Alright, so I had started an entry earlier in the day but never got to finish it cause of my damn phone. I’m trying to text a friend to let her know my screen’s fucked and I don’t know when I’ll be able to get it fix or what not and I can’t even finish the text as the screen just screws up before. Grr! I really hope I can get this screen fix real quick. I’m just not sure where to go and on top of things, it’s the weekend so with my luck I’d have to wait until next week. I just don’t want to spend money on a new phone if I can get this one fix for cheaper. I guess I shall wait and see but the wait is honestly killing me. I’m trying to watch my shows and in the back of my head I’m thinking about the phone. I just hate myself when I’m this way. Anyways, let’s get going with the entry.
As always, I’m exhausted and I don’t know what to do about it anymore. I’m still taking my sleeping pills and seem to be sleeping okay but I have such a hard time in the morning. Doesn’t matter if I sleep seven, eight or ten hours, seems to all be the same. I look like a zombie in the morning and even my makeup doesn’t seem to help anymore.
I wasn’t too sure about the movie I had picked last night. It was cute but a bit meh. Nothing like Halloweentown that I love so much which I should of maybe watched that instead. I just wanted to watch something new. I was done around 1:30 am, went to bed and read a bit. Again, put my book away to just rest a little but ended up falling asleep. Woke up around 3 am to put my stuff away and actually sleep.
Anyways, my day wasn’t too bad beside the fact that I knew one client would ask me about what happened on Sat since I had cancelled him. I told him I had a family emergency and he said “I hope the person is okay” which I responded “Oh yea!”. He doesn’t need to know what is going on in my personal life and to be honest, saying that the person was okay sorta made me feel like I am accepting my brother’s passing. I didn’t lie about him being okay, I do believe that he is now okay.

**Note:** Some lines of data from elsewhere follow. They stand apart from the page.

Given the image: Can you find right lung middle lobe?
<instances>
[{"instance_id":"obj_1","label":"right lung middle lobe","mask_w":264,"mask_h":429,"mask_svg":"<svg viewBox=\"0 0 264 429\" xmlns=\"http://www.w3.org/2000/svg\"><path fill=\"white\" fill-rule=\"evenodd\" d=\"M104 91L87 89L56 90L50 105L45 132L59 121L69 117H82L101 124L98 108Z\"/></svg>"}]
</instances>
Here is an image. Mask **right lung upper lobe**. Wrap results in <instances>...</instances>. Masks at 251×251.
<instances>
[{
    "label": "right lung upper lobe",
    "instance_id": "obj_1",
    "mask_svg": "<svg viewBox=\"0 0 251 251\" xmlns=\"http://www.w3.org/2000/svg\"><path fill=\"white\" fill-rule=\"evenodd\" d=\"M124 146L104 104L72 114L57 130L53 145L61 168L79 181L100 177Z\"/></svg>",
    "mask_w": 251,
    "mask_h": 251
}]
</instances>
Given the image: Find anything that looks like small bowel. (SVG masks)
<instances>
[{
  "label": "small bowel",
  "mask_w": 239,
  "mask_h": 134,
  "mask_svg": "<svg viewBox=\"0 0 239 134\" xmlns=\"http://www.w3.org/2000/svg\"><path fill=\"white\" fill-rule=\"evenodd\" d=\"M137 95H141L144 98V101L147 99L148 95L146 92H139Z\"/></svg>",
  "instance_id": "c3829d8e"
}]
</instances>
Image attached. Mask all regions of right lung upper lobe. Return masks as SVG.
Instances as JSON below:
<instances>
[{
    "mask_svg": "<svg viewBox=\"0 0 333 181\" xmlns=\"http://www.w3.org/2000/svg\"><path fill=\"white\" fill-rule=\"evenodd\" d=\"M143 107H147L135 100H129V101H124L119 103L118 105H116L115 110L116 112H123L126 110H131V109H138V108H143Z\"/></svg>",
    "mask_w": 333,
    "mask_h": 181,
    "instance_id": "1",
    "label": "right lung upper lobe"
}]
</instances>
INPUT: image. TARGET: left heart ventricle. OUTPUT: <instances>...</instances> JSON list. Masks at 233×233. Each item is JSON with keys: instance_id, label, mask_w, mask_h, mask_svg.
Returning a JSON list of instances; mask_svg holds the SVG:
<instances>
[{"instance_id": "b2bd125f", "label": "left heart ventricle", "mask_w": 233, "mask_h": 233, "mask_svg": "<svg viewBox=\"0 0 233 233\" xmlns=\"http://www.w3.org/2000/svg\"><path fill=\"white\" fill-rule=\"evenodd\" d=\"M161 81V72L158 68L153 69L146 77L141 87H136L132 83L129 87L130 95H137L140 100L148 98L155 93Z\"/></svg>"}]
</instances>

My husband had said something I really didn’t like last night. For a lil while, when someone would could we would joke around and be like “who died now?!” cause we both don’t talk much to our family so people mostly just call when something happens. That said, my dear hub said that last night when my mom called and I didn’t take it too well. It was just too soon for that one. He was really sorry about it as it just came out but yea..
Mom should be home from work so I should call her, I need to complain about my phone to someone. I also want to see how her day at work went. I still wish she would of took the day to herself to rest.